Oleh Fiki Ariyanti pada 22 Apr 2014, 17:22 WIB
Diperbarui 22 Apr 2014, 17:22 WIB
Perbesar
Ketua Badan Pemeriksa Keuangan, Hadi Purnomo bersiap mengikuti rapat dengar pendapat dengan Panja Pengawasan Komisi III DPR. (ANTARA)

Liputan6.com, Jakarta- Penetapan tersangka oleh Komisi Pemberantasan Korupsi (KPK) kepada mantan Ketua Badan Pemeriksa Keuangan (BPK) atas dugaan korupsi permohonan keberatan pajak yang diajukan PT Bank Central Asia Tbk (BCA) ditanggapi secara hati-hati oleh Fuad Rahmany, Direktur Jenderal (Dirjen) Pajak Kementerian Keuangan saat ini.

"Aku nggak bisa ngomong dulu, nanti saja. Saat itu aku belum jadi orang pajak dan baru masuk di 2011, jadi nggak bisa komentar. Ini baru sehari juga kan," terang Fuad di kantor Kementerian Keuangan, Jakarta Selasa (22/4/2014).

Saat ditanya apakah ada bank lain yang mengajukan keberatan pajak saat Hadi Poernomo menjabat sebagai Dirjen Pajak, Fuad mengaku tak tahu menahu.
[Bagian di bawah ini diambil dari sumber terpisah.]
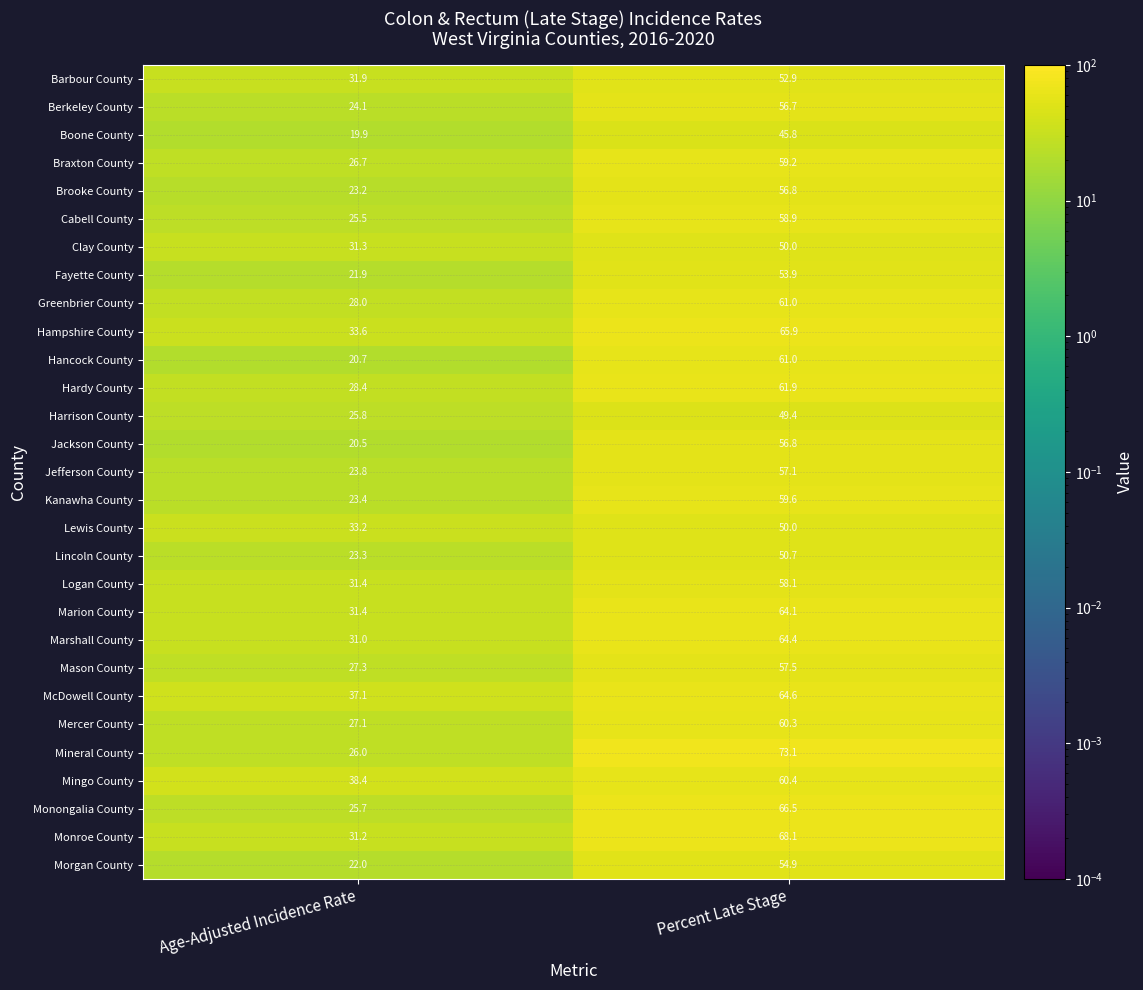

True or false: Monroe County has a value of 31.2 at Age-Adjusted Incidence Rate.

True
"Ini kasus sudah lama. Penyelidikan dilakukan KPK sudah lama bahkan sebelum saya masuk di Dirjen pajak. Jadi ini sudah menjadi pemantauan KPK," tandas Fuad.

Namun, Fuad memastikan, kasus ini tak akan menghambat atau mengganggu penerimaan pajak tahun ini. Pemerintah mematok penerimaan pajak 2014 sebesar Rp 1.110 triliun.